• _Objective_: Recast every line of the records below as a numbered list, omitting blank lines.

----- Record excerpts -----

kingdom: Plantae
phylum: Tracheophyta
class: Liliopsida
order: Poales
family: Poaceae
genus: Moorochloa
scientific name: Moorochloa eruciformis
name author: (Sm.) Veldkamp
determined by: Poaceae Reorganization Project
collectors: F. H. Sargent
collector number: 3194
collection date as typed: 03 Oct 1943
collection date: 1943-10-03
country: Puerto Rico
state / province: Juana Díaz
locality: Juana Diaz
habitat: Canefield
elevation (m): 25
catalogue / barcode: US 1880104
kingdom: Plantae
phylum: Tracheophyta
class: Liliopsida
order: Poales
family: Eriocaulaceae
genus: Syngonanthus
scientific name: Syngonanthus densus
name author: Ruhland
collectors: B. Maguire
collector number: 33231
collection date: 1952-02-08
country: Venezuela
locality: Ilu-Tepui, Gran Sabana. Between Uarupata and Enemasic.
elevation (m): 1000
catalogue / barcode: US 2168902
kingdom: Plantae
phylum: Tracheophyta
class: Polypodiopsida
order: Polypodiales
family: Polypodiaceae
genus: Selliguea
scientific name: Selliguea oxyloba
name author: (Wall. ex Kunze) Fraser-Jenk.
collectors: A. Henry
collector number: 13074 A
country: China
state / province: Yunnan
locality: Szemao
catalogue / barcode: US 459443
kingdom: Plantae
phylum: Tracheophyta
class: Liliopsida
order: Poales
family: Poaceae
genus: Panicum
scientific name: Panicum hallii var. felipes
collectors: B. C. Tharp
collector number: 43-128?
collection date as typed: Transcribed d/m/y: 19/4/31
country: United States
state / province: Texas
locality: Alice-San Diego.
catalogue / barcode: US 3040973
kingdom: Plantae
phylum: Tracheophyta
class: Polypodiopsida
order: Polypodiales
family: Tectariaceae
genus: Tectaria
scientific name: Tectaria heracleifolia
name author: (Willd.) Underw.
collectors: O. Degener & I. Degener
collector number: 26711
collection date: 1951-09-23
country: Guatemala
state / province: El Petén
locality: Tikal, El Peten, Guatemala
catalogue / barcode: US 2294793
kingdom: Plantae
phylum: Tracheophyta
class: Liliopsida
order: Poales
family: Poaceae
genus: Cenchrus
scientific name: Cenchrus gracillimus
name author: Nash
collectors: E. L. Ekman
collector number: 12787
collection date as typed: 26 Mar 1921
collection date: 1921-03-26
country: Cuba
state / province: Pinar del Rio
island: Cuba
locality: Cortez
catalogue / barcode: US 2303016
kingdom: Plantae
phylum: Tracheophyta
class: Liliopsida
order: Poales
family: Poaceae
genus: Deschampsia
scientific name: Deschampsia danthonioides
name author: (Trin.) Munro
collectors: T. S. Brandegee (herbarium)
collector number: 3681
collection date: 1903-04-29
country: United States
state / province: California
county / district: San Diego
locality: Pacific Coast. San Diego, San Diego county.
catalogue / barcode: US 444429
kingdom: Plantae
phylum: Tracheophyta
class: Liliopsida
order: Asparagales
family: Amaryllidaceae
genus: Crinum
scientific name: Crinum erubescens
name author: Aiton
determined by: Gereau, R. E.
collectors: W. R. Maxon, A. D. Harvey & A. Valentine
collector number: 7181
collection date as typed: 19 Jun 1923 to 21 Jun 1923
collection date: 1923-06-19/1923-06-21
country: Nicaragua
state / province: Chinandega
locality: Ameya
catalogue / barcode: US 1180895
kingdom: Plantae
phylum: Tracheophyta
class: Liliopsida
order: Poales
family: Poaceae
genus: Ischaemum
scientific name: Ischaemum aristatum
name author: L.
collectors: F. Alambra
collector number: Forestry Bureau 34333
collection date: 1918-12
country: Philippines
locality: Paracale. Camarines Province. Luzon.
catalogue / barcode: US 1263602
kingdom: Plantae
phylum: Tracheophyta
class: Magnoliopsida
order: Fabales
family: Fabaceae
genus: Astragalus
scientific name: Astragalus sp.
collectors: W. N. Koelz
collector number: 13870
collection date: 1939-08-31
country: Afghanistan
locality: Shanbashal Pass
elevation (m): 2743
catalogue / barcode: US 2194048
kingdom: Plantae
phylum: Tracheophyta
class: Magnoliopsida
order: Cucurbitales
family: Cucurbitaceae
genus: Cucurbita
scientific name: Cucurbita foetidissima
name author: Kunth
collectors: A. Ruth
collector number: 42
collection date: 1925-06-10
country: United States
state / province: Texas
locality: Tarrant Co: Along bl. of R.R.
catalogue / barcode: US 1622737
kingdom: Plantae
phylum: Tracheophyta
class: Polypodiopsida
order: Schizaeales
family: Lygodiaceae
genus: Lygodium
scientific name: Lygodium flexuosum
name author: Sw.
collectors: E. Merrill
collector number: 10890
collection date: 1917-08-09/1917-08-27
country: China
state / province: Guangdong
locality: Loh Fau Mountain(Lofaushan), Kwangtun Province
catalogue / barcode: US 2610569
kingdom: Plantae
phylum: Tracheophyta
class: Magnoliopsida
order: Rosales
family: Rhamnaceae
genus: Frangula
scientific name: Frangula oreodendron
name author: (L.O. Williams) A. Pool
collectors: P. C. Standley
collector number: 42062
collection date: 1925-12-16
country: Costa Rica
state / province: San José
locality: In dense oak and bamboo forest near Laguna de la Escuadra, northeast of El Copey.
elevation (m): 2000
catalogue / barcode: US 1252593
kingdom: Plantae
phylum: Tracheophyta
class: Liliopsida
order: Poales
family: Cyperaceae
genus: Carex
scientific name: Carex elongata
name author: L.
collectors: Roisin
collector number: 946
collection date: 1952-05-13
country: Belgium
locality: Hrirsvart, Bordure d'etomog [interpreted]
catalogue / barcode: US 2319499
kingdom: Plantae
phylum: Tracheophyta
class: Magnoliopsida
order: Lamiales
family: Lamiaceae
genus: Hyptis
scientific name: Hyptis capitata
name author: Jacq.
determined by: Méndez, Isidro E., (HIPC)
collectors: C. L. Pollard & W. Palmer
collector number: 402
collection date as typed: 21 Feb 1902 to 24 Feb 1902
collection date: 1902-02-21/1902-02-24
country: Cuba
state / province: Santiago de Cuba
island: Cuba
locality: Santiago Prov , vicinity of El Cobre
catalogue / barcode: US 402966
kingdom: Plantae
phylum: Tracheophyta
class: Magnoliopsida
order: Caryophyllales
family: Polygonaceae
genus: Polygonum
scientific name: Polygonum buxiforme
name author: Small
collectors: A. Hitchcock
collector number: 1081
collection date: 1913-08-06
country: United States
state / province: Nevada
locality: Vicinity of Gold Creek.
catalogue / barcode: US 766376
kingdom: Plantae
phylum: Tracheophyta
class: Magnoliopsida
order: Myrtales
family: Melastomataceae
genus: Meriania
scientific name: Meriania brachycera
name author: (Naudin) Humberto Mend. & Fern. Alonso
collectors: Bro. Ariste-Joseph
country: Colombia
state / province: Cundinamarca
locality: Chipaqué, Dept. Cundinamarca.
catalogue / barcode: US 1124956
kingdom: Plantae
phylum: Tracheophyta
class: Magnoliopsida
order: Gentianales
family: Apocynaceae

-----

• _The completed task_:
1. kingdom: Plantae
2. phylum: Tracheophyta
3. class: Liliopsida
4. order: Poales
5. family: Poaceae
6. genus: Moorochloa
7. scientific name: Moorochloa eruciformis
8. name author: (Sm.) Veldkamp
9. determined by: Poaceae Reorganization Project
10. collectors: F. H. Sargent
11. collector number: 3194
12. collection date as typed: 03 Oct 1943
13. collection date: 1943-10-03
14. country: Puerto Rico
15. state / province: Juana Díaz
16. locality: Juana Diaz
17. habitat: Canefield
18. elevation (m): 25
19. catalogue / barcode: US 1880104
20. kingdom: Plantae
21. phylum: Tracheophyta
22. class: Liliopsida
23. order: Poales
24. family: Eriocaulaceae
25. genus: Syngonanthus
26. scientific name: Syngonanthus densus
27. name author: Ruhland
28. collectors: B. Maguire
29. collector number: 33231
30. collection date: 1952-02-08
31. country: Venezuela
32. locality: Ilu-Tepui, Gran Sabana. Between Uarupata and Enemasic.
33. elevation (m): 1000
34. catalogue / barcode: US 2168902
35. kingdom: Plantae
36. phylum: Tracheophyta
37. class: Polypodiopsida
38. order: Polypodiales
39. family: Polypodiaceae
40. genus: Selliguea
41. scientific name: Selliguea oxyloba
42. name author: (Wall. ex Kunze) Fraser-Jenk.
43. collectors: A. Henry
44. collector number: 13074 A
45. country: China
46. state / province: Yunnan
47. locality: Szemao
48. catalogue / barcode: US 459443
49. kingdom: Plantae
50. phylum: Tracheophyta
51. class: Liliopsida
52. order: Poales
53. family: Poaceae
54. genus: Panicum
55. scientific name: Panicum hallii var. felipes
56. collectors: B. C. Tharp
57. collector number: 43-128?
58. collection date as typed: Transcribed d/m/y: 19/4/31
59. country: United States
60. state / province: Texas
61. locality: Alice-San Diego.
62. catalogue / barcode: US 3040973
63. kingdom: Plantae
64. phylum: Tracheophyta
65. class: Polypodiopsida
66. order: Polypodiales
67. family: Tectariaceae
68. genus: Tectaria
69. scientific name: Tectaria heracleifolia
70. name author: (Willd.) Underw.
71. collectors: O. Degener & I. Degener
72. collector number: 26711
73. collection date: 1951-09-23
74. country: Guatemala
75. state / province: El Petén
76. locality: Tikal, El Peten, Guatemala
77. catalogue / barcode: US 2294793
78. kingdom: Plantae
79. phylum: Tracheophyta
80. class: Liliopsida
81. order: Poales
82. family: Poaceae
83. genus: Cenchrus
84. scientific name: Cenchrus gracillimus
85. name author: Nash
86. collectors: E. L. Ekman
87. collector number: 12787
88. collection date as typed: 26 Mar 1921
89. collection date: 1921-03-26
90. country: Cuba
91. state / province: Pinar del Rio
92. island: Cuba
93. locality: Cortez
94. catalogue / barcode: US 2303016
95. kingdom: Plantae
96. phylum: Tracheophyta
97. class: Liliopsida
98. order: Poales
99. family: Poaceae
100. genus: Deschampsia
101. scientific name: Deschampsia danthonioides
102. name author: (Trin.) Munro
103. collectors: T. S. Brandegee (herbarium)
104. collector number: 3681
105. collection date: 1903-04-29
106. country: United States
107. state / province: California
108. county / district: San Diego
109. locality: Pacific Coast. San Diego, San Diego county.
110. catalogue / barcode: US 444429
111. kingdom: Plantae
112. phylum: Tracheophyta
113. class: Liliopsida
114. order: Asparagales
115. family: Amaryllidaceae
116. genus: Crinum
117. scientific name: Crinum erubescens
118. name author: Aiton
119. determined by: Gereau, R. E.
120. collectors: W. R. Maxon, A. D. Harvey & A. Valentine
121. collector number: 7181
122. collection date as typed: 19 Jun 1923 to 21 Jun 1923
123. collection date: 1923-06-19/1923-06-21
124. country: Nicaragua
125. state / province: Chinandega
126. locality: Ameya
127. catalogue / barcode: US 1180895
128. kingdom: Plantae
129. phylum: Tracheophyta
130. class: Liliopsida
131. order: Poales
132. family: Poaceae
133. genus: Ischaemum
134. scientific name: Ischaemum aristatum
135. name author: L.
136. collectors: F. Alambra
137. collector number: Forestry Bureau 34333
138. collection date: 1918-12
139. country: Philippines
140. locality: Paracale. Camarines Province. Luzon.
141. catalogue / barcode: US 1263602
142. kingdom: Plantae
143. phylum: Tracheophyta
144. class: Magnoliopsida
145. order: Fabales
146. family: Fabaceae
147. genus: Astragalus
148. scientific name: Astragalus sp.
149. collectors: W. N. Koelz
150. collector number: 13870
151. collection date: 1939-08-31
152. country: Afghanistan
153. locality: Shanbashal Pass
154. elevation (m): 2743
155. catalogue / barcode: US 2194048
156. kingdom: Plantae
157. phylum: Tracheophyta
158. class: Magnoliopsida
159. order: Cucurbitales
160. family: Cucurbitaceae
161. genus: Cucurbita
162. scientific name: Cucurbita foetidissima
163. name author: Kunth
164. collectors: A. Ruth
165. collector number: 42
166. collection date: 1925-06-10
167. country: United States
168. state / province: Texas
169. locality: Tarrant Co: Along bl. of R.R.
170. catalogue / barcode: US 1622737
171. kingdom: Plantae
172. phylum: Tracheophyta
173. class: Polypodiopsida
174. order: Schizaeales
175. family: Lygodiaceae
176. genus: Lygodium
177. scientific name: Lygodium flexuosum
178. name author: Sw.
179. collectors: E. Merrill
180. collector number: 10890
181. collection date: 1917-08-09/1917-08-27
182. country: China
183. state / province: Guangdong
184. locality: Loh Fau Mountain(Lofaushan), Kwangtun Province
185. catalogue / barcode: US 2610569
186. kingdom: Plantae
187. phylum: Tracheophyta
188. class: Magnoliopsida
189. order: Rosales
190. family: Rhamnaceae
191. genus: Frangula
192. scientific name: Frangula oreodendron
193. name author: (L.O. Williams) A. Pool
194. collectors: P. C. Standley
195. collector number: 42062
196. collection date: 1925-12-16
197. country: Costa Rica
198. state / province: San José
199. locality: In dense oak and bamboo forest near Laguna de la Escuadra, northeast of El Copey.
200. elevation (m): 2000
201. catalogue / barcode: US 1252593
202. kingdom: Plantae
203. phylum: Tracheophyta
204. class: Liliopsida
205. order: Poales
206. family: Cyperaceae
207. genus: Carex
208. scientific name: Carex elongata
209. name author: L.
210. collectors: Roisin
211. collector number: 946
212. collection date: 1952-05-13
213. country: Belgium
214. locality: Hrirsvart, Bordure d'etomog [interpreted]
215. catalogue / barcode: US 2319499
216. kingdom: Plantae
217. phylum: Tracheophyta
218. class: Magnoliopsida
219. order: Lamiales
220. family: Lamiaceae
221. genus: Hyptis
222. scientific name: Hyptis capitata
223. name author: Jacq.
224. determined by: Méndez, Isidro E., (HIPC)
225. collectors: C. L. Pollard & W. Palmer
226. collector number: 402
227. collection date as typed: 21 Feb 1902 to 24 Feb 1902
228. collection date: 1902-02-21/1902-02-24
229. country: Cuba
230. state / province: Santiago de Cuba
231. island: Cuba
232. locality: Santiago Prov , vicinity of El Cobre
233. catalogue / barcode: US 402966
234. kingdom: Plantae
235. phylum: Tracheophyta
236. class: Magnoliopsida
237. order: Caryophyllales
238. family: Polygonaceae
239. genus: Polygonum
240. scientific name: Polygonum buxiforme
241. name author: Small
242. collectors: A. Hitchcock
243. collector number: 1081
244. collection date: 1913-08-06
245. country: United States
246. state / province: Nevada
247. locality: Vicinity of Gold Creek.
248. catalogue / barcode: US 766376
249. kingdom: Plantae
250. phylum: Tracheophyta
251. class: Magnoliopsida
252. order: Myrtales
253. family: Melastomataceae
254. genus: Meriania
255. scientific name: Meriania brachycera
256. name author: (Naudin) Humberto Mend. & Fern. Alonso
257. collectors: Bro. Ariste-Joseph
258. country: Colombia
259. state / province: Cundinamarca
260. locality: Chipaqué, Dept. Cundinamarca.
261. catalogue / barcode: US 1124956
262. kingdom: Plantae
263. phylum: Tracheophyta
264. class: Magnoliopsida
265. order: Gentianales
266. family: Apocynaceae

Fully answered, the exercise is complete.